Dataset records:
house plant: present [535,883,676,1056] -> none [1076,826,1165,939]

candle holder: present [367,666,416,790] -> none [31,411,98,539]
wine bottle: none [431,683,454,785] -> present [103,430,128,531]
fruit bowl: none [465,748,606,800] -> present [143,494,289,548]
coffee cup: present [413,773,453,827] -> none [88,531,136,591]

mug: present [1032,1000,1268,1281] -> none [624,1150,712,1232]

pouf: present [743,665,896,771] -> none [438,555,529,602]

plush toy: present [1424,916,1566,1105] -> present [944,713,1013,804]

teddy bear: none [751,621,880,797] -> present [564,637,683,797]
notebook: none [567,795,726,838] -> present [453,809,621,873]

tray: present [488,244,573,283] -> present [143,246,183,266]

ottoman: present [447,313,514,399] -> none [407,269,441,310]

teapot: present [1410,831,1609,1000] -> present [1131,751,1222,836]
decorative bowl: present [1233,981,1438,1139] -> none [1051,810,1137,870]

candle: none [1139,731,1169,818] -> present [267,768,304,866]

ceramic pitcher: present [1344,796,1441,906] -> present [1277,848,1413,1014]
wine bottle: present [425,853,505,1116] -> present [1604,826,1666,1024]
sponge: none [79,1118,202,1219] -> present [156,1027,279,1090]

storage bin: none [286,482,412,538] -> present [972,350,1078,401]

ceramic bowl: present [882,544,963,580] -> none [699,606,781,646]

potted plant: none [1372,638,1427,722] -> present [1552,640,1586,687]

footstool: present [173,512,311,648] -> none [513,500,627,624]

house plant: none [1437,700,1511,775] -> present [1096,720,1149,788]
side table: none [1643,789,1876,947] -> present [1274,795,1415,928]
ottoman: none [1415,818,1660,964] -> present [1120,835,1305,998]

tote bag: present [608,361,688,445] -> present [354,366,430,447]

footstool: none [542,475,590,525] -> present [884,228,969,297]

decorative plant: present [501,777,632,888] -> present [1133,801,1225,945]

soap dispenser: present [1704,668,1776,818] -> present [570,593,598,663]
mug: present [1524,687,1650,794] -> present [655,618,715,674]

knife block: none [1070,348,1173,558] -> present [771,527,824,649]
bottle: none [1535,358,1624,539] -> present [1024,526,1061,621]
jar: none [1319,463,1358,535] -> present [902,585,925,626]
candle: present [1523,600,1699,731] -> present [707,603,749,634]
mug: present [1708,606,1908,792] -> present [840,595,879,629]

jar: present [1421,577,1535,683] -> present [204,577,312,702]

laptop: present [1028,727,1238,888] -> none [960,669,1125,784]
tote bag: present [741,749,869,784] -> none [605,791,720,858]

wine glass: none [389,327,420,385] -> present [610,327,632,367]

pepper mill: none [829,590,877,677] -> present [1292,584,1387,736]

Aim of the exercise:
Please set down, with no changes, the line that contains "tote bag: present [741,749,869,784]" and all the lines after it until the entries end; write nothing besides them.

Exercise output:
tote bag: present [741,749,869,784] -> none [605,791,720,858]

wine glass: none [389,327,420,385] -> present [610,327,632,367]

pepper mill: none [829,590,877,677] -> present [1292,584,1387,736]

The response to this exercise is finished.